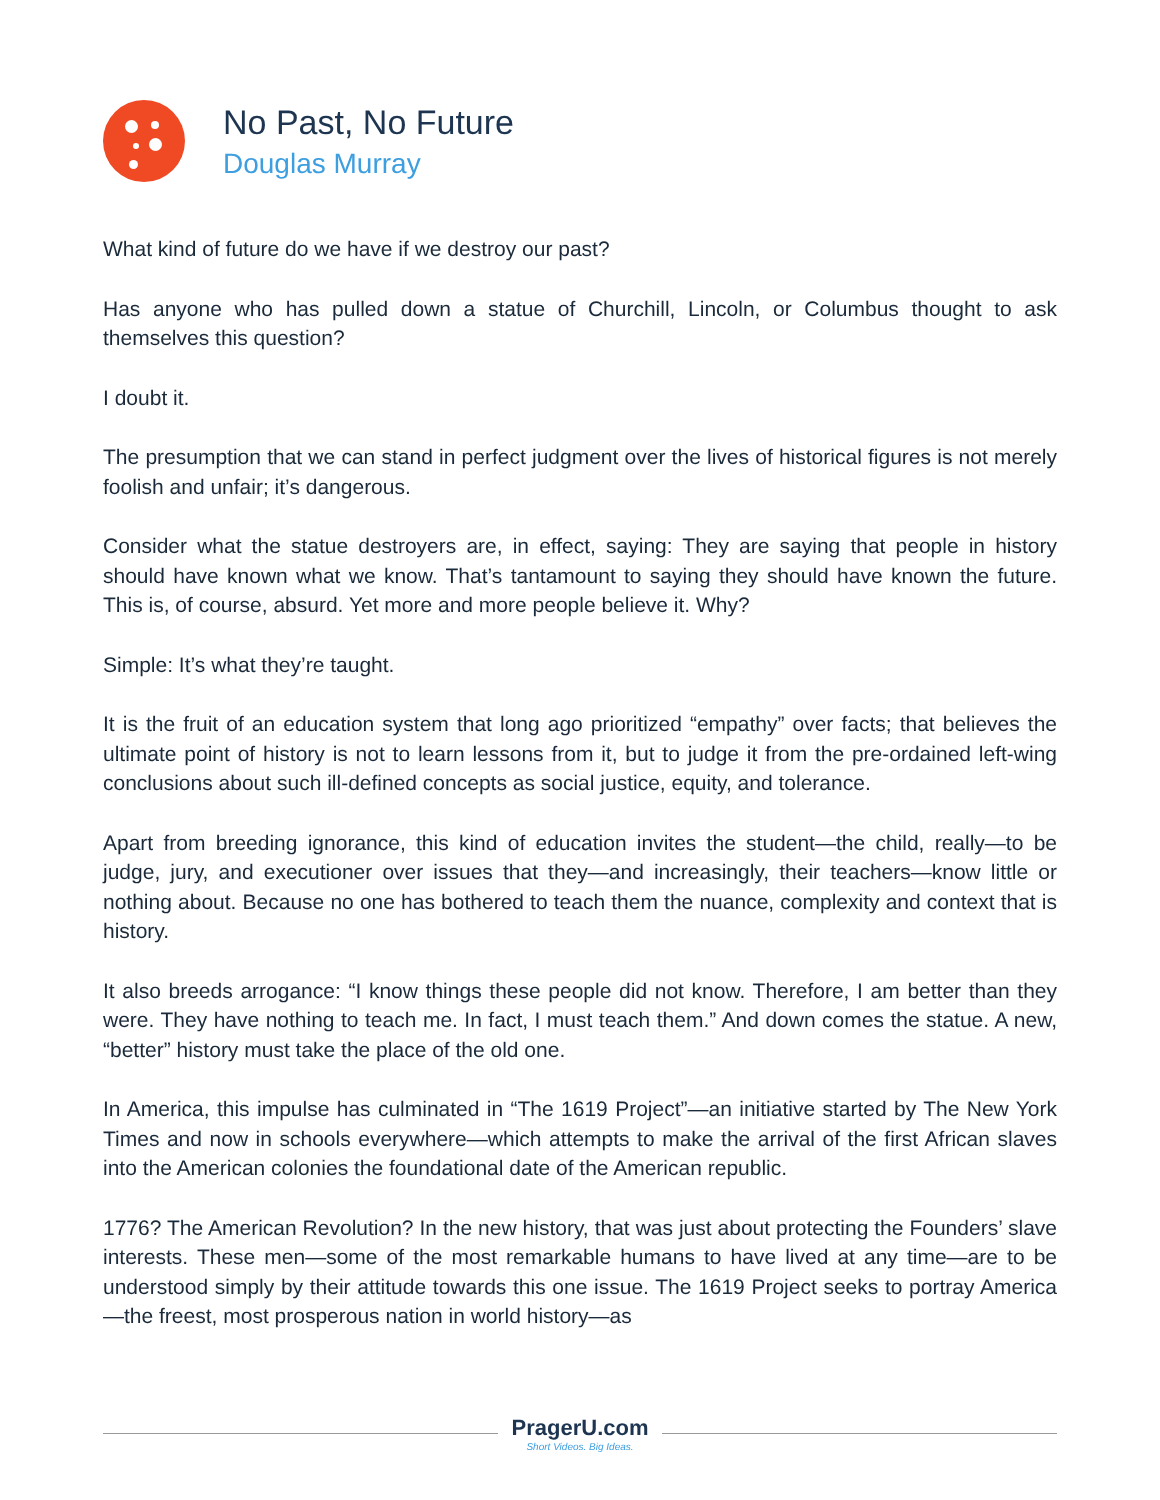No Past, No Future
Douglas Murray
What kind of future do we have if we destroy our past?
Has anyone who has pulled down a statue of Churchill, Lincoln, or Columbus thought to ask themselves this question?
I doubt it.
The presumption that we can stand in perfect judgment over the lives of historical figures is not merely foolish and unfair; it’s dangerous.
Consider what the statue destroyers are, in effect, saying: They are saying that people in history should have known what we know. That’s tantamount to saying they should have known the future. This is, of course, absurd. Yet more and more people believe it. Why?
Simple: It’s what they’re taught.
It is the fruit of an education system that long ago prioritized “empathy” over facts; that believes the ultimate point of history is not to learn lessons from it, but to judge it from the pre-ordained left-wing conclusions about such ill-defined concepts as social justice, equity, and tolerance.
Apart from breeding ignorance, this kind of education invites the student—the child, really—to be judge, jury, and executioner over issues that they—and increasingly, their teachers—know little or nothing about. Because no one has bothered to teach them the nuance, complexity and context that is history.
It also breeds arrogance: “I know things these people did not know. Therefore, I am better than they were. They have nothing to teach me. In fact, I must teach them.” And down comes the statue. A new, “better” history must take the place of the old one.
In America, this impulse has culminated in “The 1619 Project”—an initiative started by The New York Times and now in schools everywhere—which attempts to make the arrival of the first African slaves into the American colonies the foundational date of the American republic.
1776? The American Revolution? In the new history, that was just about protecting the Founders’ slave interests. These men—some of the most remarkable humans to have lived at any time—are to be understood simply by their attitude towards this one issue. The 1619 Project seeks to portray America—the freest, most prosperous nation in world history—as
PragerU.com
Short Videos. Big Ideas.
────────────────
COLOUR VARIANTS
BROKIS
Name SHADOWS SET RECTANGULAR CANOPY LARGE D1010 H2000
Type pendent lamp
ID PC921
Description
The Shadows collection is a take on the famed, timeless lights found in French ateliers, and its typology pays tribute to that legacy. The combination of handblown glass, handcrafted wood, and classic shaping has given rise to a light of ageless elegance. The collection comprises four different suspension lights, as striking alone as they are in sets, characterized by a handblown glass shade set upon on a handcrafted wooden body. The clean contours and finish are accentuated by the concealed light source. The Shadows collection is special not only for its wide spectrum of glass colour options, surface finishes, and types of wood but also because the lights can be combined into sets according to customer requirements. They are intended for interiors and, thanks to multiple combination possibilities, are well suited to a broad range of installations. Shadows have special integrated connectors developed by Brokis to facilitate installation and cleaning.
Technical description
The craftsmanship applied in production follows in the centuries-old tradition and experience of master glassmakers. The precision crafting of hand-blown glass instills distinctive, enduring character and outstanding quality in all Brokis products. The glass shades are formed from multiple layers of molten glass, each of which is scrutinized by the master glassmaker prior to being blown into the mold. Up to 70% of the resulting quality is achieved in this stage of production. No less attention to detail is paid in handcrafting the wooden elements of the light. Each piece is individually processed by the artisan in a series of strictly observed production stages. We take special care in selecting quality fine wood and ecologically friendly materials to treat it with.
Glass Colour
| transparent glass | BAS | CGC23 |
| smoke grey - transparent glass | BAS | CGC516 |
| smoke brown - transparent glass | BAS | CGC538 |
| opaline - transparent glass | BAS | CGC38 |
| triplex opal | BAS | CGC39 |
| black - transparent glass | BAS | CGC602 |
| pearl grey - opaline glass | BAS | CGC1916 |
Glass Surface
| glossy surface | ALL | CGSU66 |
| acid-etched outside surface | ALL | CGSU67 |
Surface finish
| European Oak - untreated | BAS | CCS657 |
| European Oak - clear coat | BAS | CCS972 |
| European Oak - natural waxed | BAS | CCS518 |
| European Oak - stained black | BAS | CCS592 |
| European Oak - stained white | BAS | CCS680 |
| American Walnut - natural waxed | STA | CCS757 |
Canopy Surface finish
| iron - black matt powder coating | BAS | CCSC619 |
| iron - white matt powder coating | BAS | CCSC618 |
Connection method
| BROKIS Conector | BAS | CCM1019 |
────────────────
Exercise objective
All lines with the word "iron" should be copied from the material above.

Reply
| iron - black matt powder coating | BAS | CCSC619 |
| iron - white matt powder coating | BAS | CCSC618 |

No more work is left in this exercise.